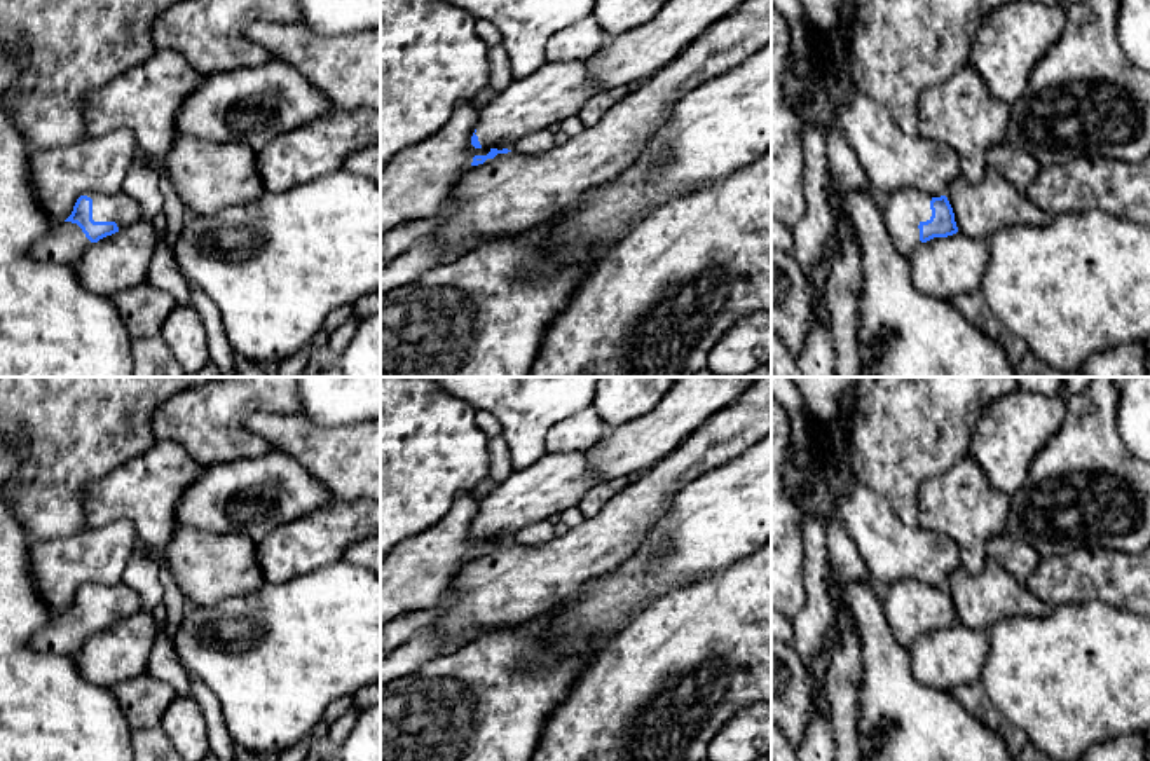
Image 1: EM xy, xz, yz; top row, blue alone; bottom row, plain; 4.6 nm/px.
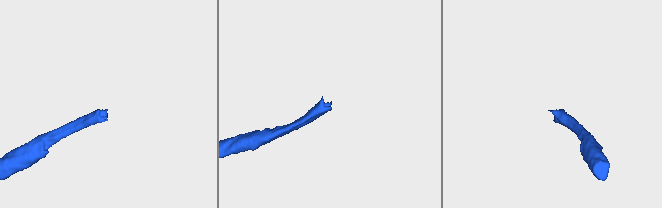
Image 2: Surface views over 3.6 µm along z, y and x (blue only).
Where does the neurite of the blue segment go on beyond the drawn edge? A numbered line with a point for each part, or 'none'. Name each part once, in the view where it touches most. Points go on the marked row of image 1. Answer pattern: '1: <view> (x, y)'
1: xy (121, 208)

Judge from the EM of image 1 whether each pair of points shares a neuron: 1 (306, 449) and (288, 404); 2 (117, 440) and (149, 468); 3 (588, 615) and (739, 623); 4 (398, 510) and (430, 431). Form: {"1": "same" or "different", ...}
{"1": "different", "2": "different", "3": "different", "4": "same"}

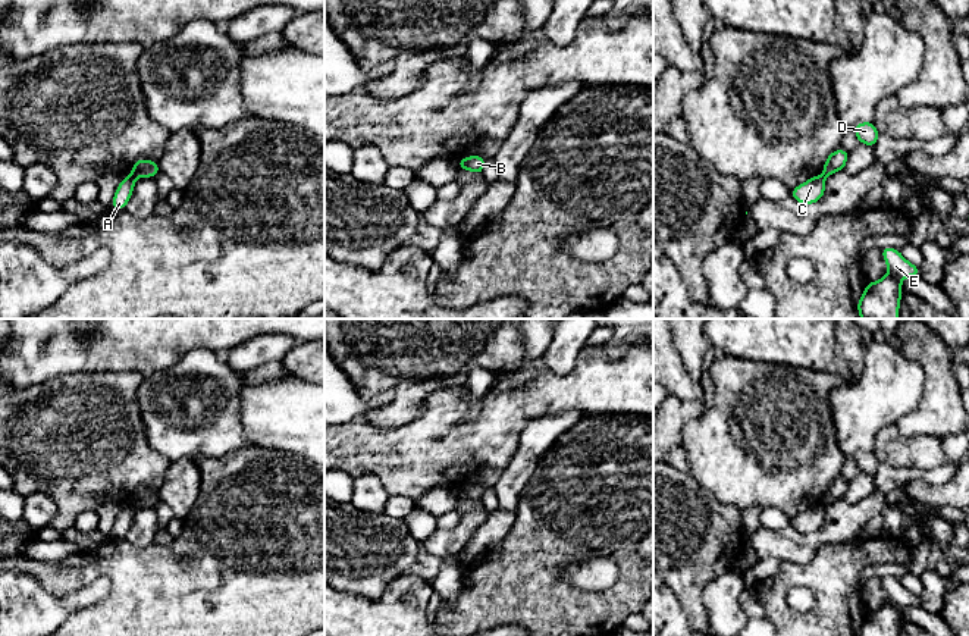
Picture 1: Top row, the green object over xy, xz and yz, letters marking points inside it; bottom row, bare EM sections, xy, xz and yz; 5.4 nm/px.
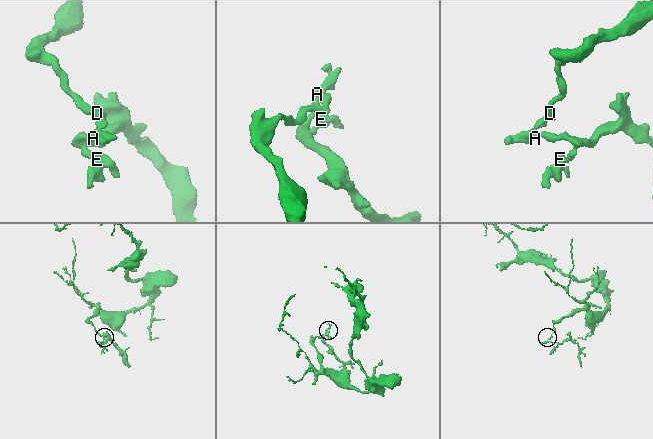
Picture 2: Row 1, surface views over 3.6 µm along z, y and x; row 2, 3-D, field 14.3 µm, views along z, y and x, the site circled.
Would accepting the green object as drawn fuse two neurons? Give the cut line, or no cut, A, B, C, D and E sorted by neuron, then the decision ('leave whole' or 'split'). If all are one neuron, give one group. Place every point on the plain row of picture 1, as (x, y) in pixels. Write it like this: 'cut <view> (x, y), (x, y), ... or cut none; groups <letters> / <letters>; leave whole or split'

===============

— YOUR OBJECTIVE —
Report only how many lines in the records contain the word "views".

— ANSWER —
2